5. L’aver indicato, a livello nazionale, il 112 come numero di riferimento è stato un grave errore, migliaia di telefonate per avere informazioni sul Coronavirus hanno intasato un numero dedicato alle emergenze creando conseguenze drammatiche per cittadini con altre gravi urgenze sanitarie. Quando finalmente in Lombardia è stato attivato un numero telefonico dedicato, ben presto questo è risultato difficilmente raggiungibile per l’alto numero di telefonate e per il basso numero di operatori.

6. Diversi medici ospedalieri sono sottoposti a turni massacranti in attesa di un cambio turno che non arrivava. Mentre nessuna autorità regionale ha ritenuto di obbligare le strutture sanitarie private a mettere a disposizione della collettività le proprie competenze e il proprio personale medico; eppure la sanità privata è destinataria di somme ingenti da parte della Regione. Ma la tutela della salute pubblica, non le riguarda, e nessuno sente il dovere di chiedergliene conto.

7. In questi giorni sono stati cancellati da parte delle strutture sanitarie pubbliche una grande quantità di visite ed esami già prenotati anche con codice d’urgenza e relative ad altri settori della medicina non coinvolti nella vicenda Coronavirus, come risulta ad esempio ai microfoni di “37e2”, la trasmissione sulla salute di Radio Popolare. Chi economicamente poteva si è rivolto alla sanità privata che sta traendo ulteriori guadagni da questa situazione.

In un mondo globalizzato non era difficile prevedere che il Coronavirus sarebbe arrivato anche in Italia e in Lombardia, la regione più inserita nelle rotte internazionali. C’è stata una “finestra di opportunità”, questo il termine utilizzato dall’Oms, tra la scoperta del virus in Cina e la sua comparsa in Occidente: un’opportunità formidabile per organizzare al meglio la risposta evitando di farci trovare impreparati.

La responsabilità di quanto accaduto non può essere semplicemente scaricata sui singoli medici ed operatori sanitari. Le responsabilità vanno soprattutto ricercate nei vertici della Regione e nei direttori generali della varie Asl e dei vari ospedali verificando se hanno programmato ed attivato quanto previsto dalla normativa nazionale ed internazionale e quanto è stato investito in questo ambito.

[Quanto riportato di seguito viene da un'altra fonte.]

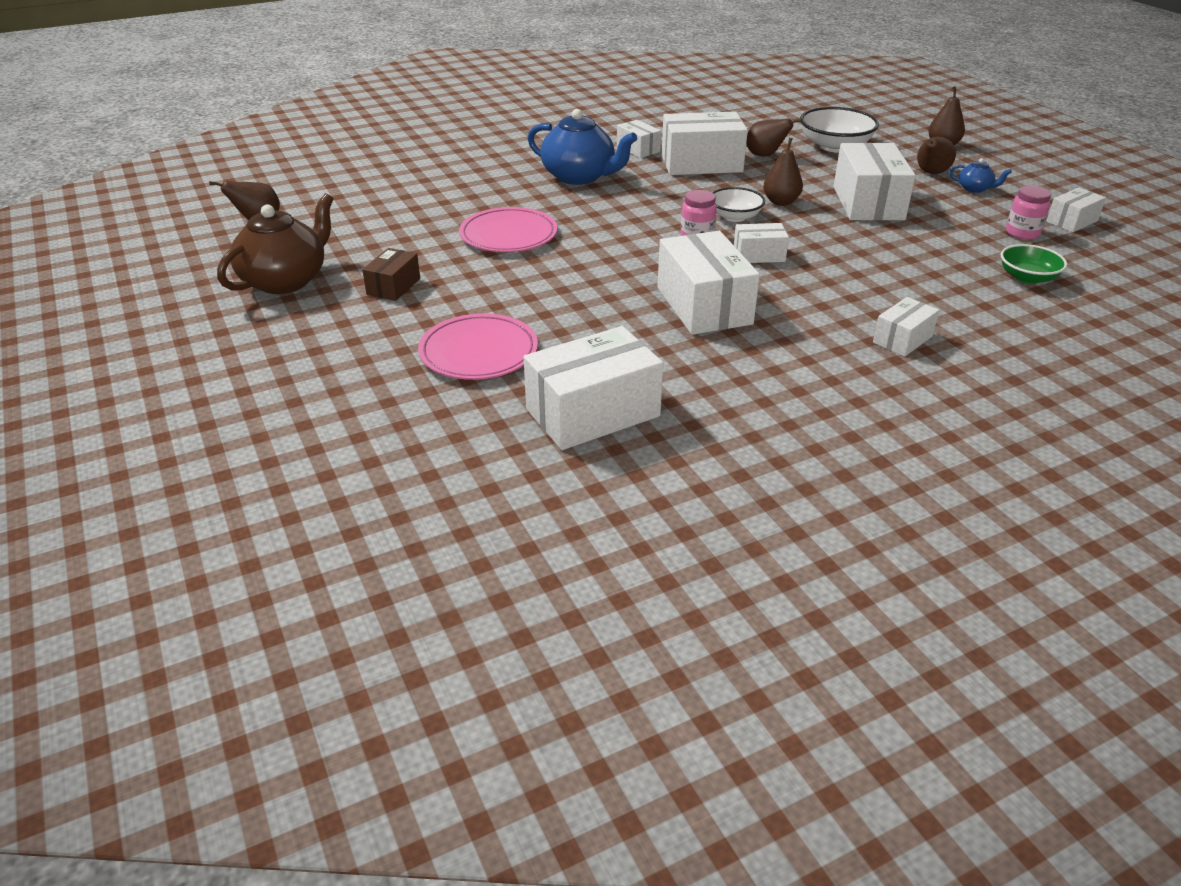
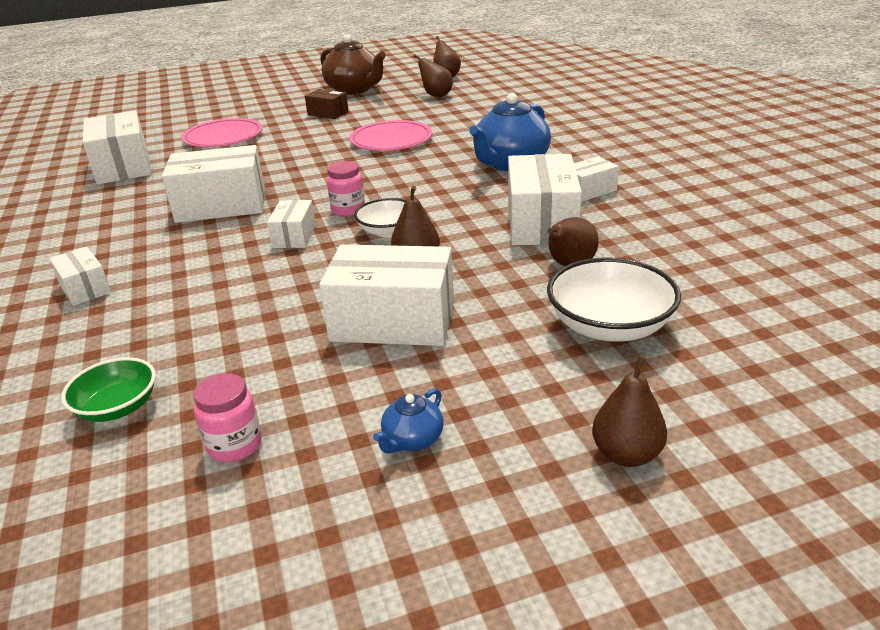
camera: 100 degrees right, 5 degrees down
brown pear [917,137,956,174] -> brown pear moved to [413,54,453,97]
white box [1046,188,1106,232] -> none

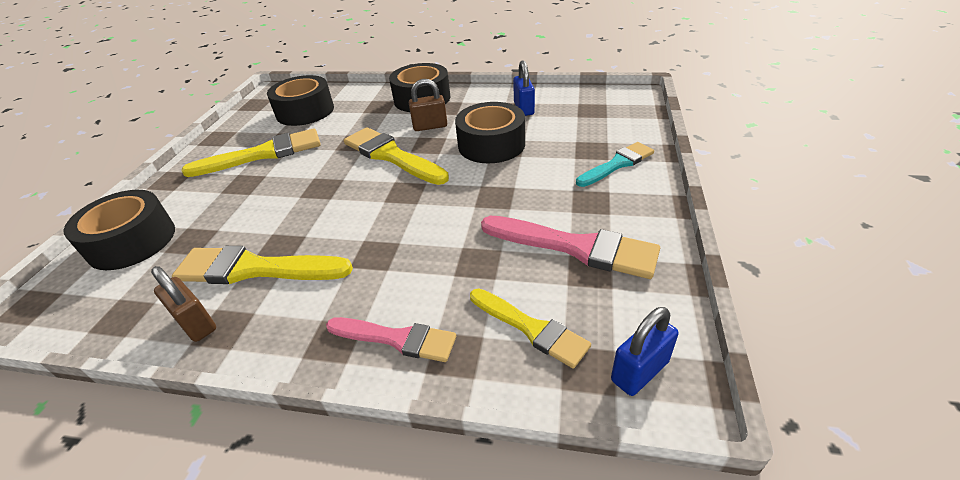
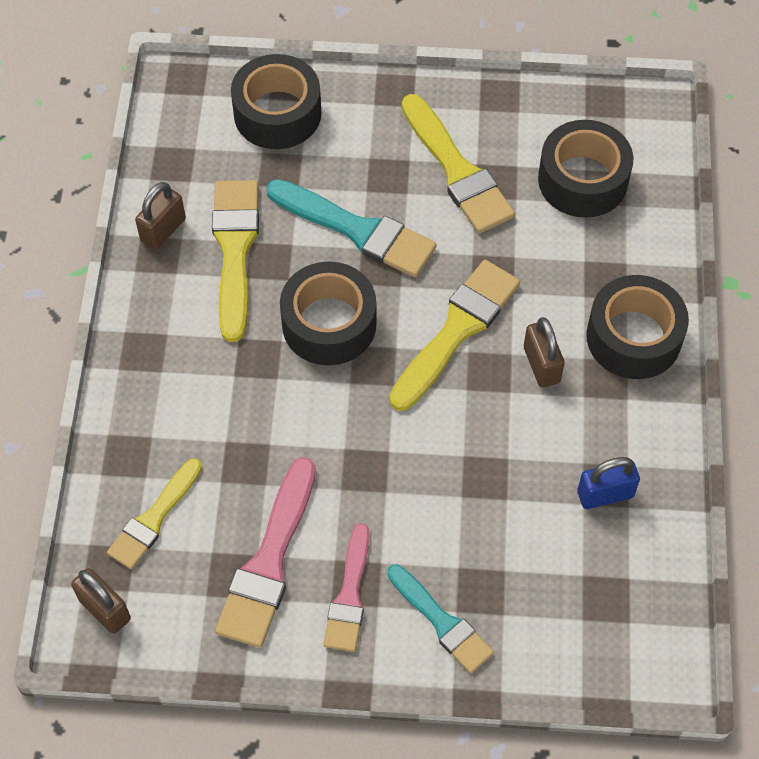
camera: 80 degrees right, 20 degrees up
pink brush [326,317,456,362] -> pink brush moved to [323,523,369,652]
black tape [455,102,525,163] -> black tape moved to [280,262,377,365]
blue padlock [611,307,679,396] -> brown padlock [71,568,131,634]
none -> turquoise brush [266,179,437,277]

Queste carenze non sono casuali e limitate alla vicenda Coronavirus. Oggi in Lombardia esiste la possibilità di curarsi con le migliori terapie disponibili al mondo, di essere operati da equipe con professionalità di altissimo livello (anche se spesso il portafoglio fa la differenza), ma i servizi di prevenzione sono ridotti al minimo, i pronto soccorsi sono quasi tutti in condizioni fortemente critiche, i medici di base scarseggiano, gli ambulatori territoriali vengono ridotti di numero mese dopo mese.

Un sistema sanitario concentrato solo sulla cura e sul profitto, che ha trasformato la salute in una merce, che ignora la prevenzione perché non produce guadagni per le lobby private del settore e che non coinvolge la popolazione nella tutela della propria salute individuale e collettiva mostra il suo tallone d’Achille di fronte ad una nuova patologia infettiva di facile trasmissibilità.

Ora concentriamoci per limitare gli effetti del Coronavirus; ma nel prossimo futuro sarà inevitabile rimettere in discussione le priorità e l’organizzazione del nostro Servizio sanitario.